# getting an overview of cupcake thumbnails using manifold learning

Written on

Suppose we draw lots of dots on a big sheet of paper and then roll that sheet up into a cylinder. The dots, like the paper, are distributed in 3D space, but the paper itself (if we ignore its thickness!) is 2D. So we really have dots on a 2D surface that has been embedded in 3D space: If we unroll the paper, the dots will lie flat again. Manifold learning methods use this insight to reduce high dimensional data to fewer dimensions

Isomap is one such method, contained in the sklearn library. It calculates the distances between each point and its nearest neighbors, and then projects the data into a lower dimensional space while attempting to preserve those distances. The "nearest neighbors" qualifier is important: If we insist that the distance between each dot on the paper (from our example above) and every other dot remains the same, we won't be able to unroll the paper! On the other hand, if we only try to keep the distance between each dot and, say, its 3 closest neighbors the same, then we can unroll the paper and still maintain the spatial relationships between the dots.

This idea can be used to great effect on visual data. We can see at a glance what's going on with hundreds or thousands of images, and we will be able to see which images an ML algorithm might have trouble telling apart. Let's learn how this works using cupcake images that I scraped from the internet and converted into RGB thumbnails.
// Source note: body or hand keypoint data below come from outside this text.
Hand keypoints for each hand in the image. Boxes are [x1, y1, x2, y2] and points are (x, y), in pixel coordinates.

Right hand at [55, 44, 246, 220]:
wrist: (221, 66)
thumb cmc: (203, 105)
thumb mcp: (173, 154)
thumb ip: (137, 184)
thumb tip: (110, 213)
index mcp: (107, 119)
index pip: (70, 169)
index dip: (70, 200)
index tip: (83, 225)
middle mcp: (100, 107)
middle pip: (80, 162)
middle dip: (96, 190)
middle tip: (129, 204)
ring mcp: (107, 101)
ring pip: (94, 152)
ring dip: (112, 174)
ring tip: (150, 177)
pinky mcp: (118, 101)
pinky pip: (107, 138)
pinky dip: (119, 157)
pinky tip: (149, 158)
We start by loading the images into python, flattening the numbers specifying each image into a 1D array, and plotting some of the original images just to get an idea of what we have.

```
import os
import numpy as np
import pandas as pd
from PIL import Image
import matplotlib.pyplot as plt
import seaborn as sns; sns.set()
from sklearn.manifold import Isomap
from matplotlib import offsetbox
%matplotlib inline
directory = './cupcakes'
pics = []
data = pd.DataFrame()
for filename in os.listdir(directory):
f = os.path.join(directory, filename)
# checking if it is a file
if os.path.isfile(f):
# creating a object
pics.append(Image.open(f))
image = pd.Series(np.asarray(Image.open(f)).ravel())
data = pd.concat([data,image.to_frame().T],ignore_index=True)
data = data.fillna(data.fillna(data.mean()))
fig, ax = plt.subplots(6,10,subplot_kw={'xticks':[],'yticks':[]})
for i, axi in enumerate(ax.flat):
axi.imshow(pics[i])
```

Each 1D array represents one cupcake image, and can be thought of as a single point in a high dimensional space. Isomap will try to preserve the distance between each point and its 5 nearest neighbors as it projects the data into a lower dimensional space, in this case 2D space. After the data is projected into 2 dimensions, it's just a cloud of points that we can plot, which we do below but with the original thumbnail image shown right on top.

```
model = Isomap(n_components=2)
proj = model.fit_transform(data)
def plot_components(data, model, images=None, ax=None,
cmap='gray'):
ax = ax or plt.gca()
proj = model.fit_transform(data)
ax.plot(proj[:,0],proj[:,1],'.k')
if images is not None:
for i in range(data.shape[0]):
imagebox = offsetbox.AnnotationBbox( \
offsetbox.OffsetImage(images[i],cmap=cmap, \
zoom=0.5), \
proj[i])
ax.add_artist(imagebox)
plot_components(data,model=Isomap(n_components=2), \
images=pics)
```

We see that the images are segregated by brightness and color, with blue/pink images toward the left, brown/red toward the top center, yellow at the bottom center, and images with darker backgrounds/colors toward the right. We have thus gotten a structured overview of the dataset.